> **Consigne**: Dans le texte sur l'association Femmes Ingénieurs, réécrivez sous forme de liste le paragraphe qui commence par « Membre de la société des Ingénieurs », en gardant ses faits essentiels.

> **Extrait choisi**:
A l’heure où la France se
mobilise pour donner un avenir
à son industrie, nous avons
recueilli la vision d’une femme
qui, au travers de l’association
Femmes Ingénieurs, s’engage
en faveur de la mixité au sein
des entreprises… pour leur plus
grand profit.
Membre de la société des
Ingénieurs et scientifiques
de France (IESF), Femmes
Ingénieurs est une association à but
non lucratif (loi 1901) créée en 1982
pour encourager la mixité dans les
sciences et l’ingénierie. Partout en
France, cette association fait la promotion
des métiers d’ingénieur auprès
des jeunes filles dans le monde de
l’éducation et de l’enseignement supérieur
et elle assure aussi la promotion
des femmes ingénieurs et scientifiques
dans les conseils d’administration.
Dans l’Industrie du Futur, les
technologies de l’information
occupent une place prépondérante.
N’est-ce pas l’occasion
pour les femmes de trouver là,
des débouchés prometteurs
pour leur carrière ?

> **Lignes présentées**:

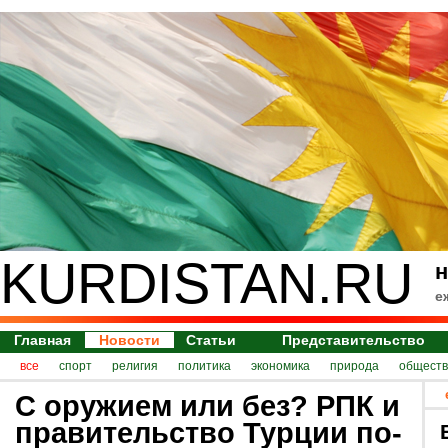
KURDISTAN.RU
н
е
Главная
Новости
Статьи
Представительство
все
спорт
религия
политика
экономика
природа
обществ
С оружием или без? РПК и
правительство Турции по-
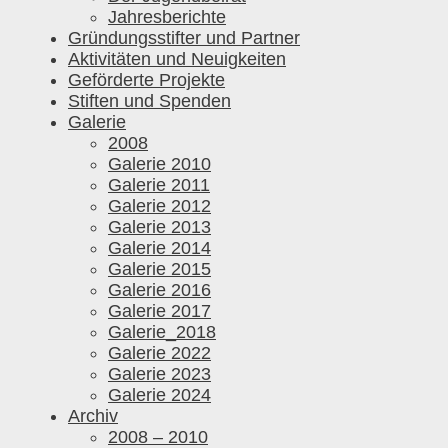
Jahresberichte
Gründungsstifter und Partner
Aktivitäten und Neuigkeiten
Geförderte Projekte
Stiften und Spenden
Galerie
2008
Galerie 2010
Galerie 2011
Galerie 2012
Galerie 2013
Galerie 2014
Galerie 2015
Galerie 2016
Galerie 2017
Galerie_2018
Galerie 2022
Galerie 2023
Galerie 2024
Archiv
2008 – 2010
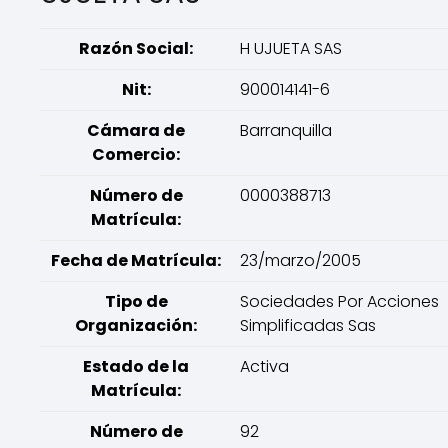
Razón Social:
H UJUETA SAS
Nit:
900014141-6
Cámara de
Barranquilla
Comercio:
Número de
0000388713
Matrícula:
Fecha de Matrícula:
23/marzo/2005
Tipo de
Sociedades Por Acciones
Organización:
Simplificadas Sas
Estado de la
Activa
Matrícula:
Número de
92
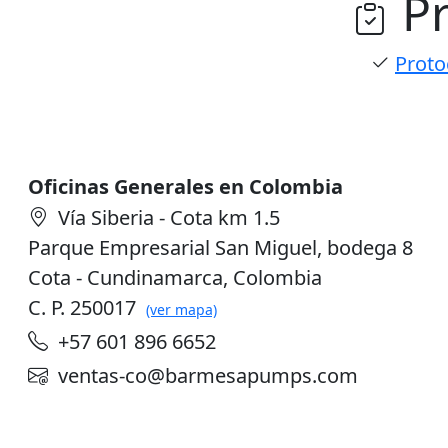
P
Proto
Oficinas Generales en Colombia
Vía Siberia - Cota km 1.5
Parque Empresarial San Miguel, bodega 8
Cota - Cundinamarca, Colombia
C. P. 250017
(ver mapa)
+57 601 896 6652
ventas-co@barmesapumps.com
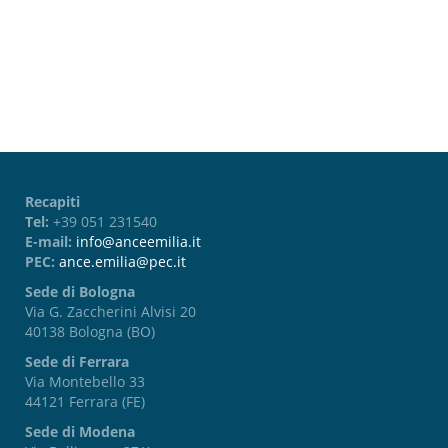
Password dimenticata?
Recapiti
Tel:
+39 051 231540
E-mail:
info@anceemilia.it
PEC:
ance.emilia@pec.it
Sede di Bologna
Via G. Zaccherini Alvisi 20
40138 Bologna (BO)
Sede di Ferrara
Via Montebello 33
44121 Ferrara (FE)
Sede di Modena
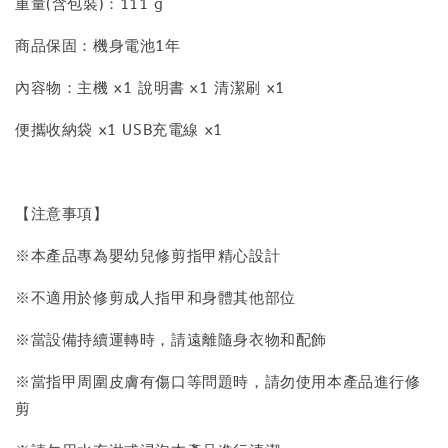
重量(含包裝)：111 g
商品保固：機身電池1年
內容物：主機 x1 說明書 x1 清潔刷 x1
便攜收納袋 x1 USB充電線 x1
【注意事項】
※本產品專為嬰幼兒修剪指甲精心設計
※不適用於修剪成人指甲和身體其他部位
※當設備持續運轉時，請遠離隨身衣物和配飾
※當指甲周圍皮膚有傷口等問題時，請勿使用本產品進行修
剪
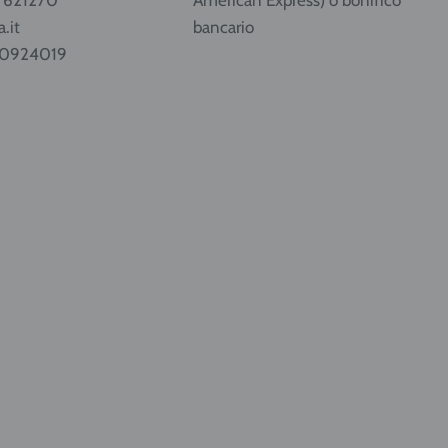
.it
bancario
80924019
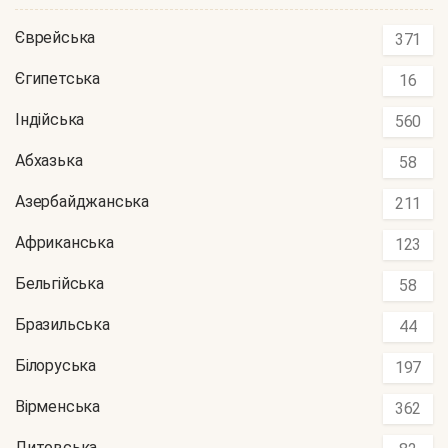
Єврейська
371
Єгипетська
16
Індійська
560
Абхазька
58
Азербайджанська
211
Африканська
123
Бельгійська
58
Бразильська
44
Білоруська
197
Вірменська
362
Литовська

> **Corrigé**:
- Membre de la société des Ingénieurs et scientifiques de France (IESF)
- Association à but non lucratif (loi 1901), créée en 1982
- But : encourager la mixité dans les sciences et l'ingénierie
- Partout en France, promotion des métiers d'ingénieur auprès des jeunes filles, dans l'éducation et l'enseignement supérieur
- Promotion des femmes ingénieurs et scientifiques dans les conseils d'administration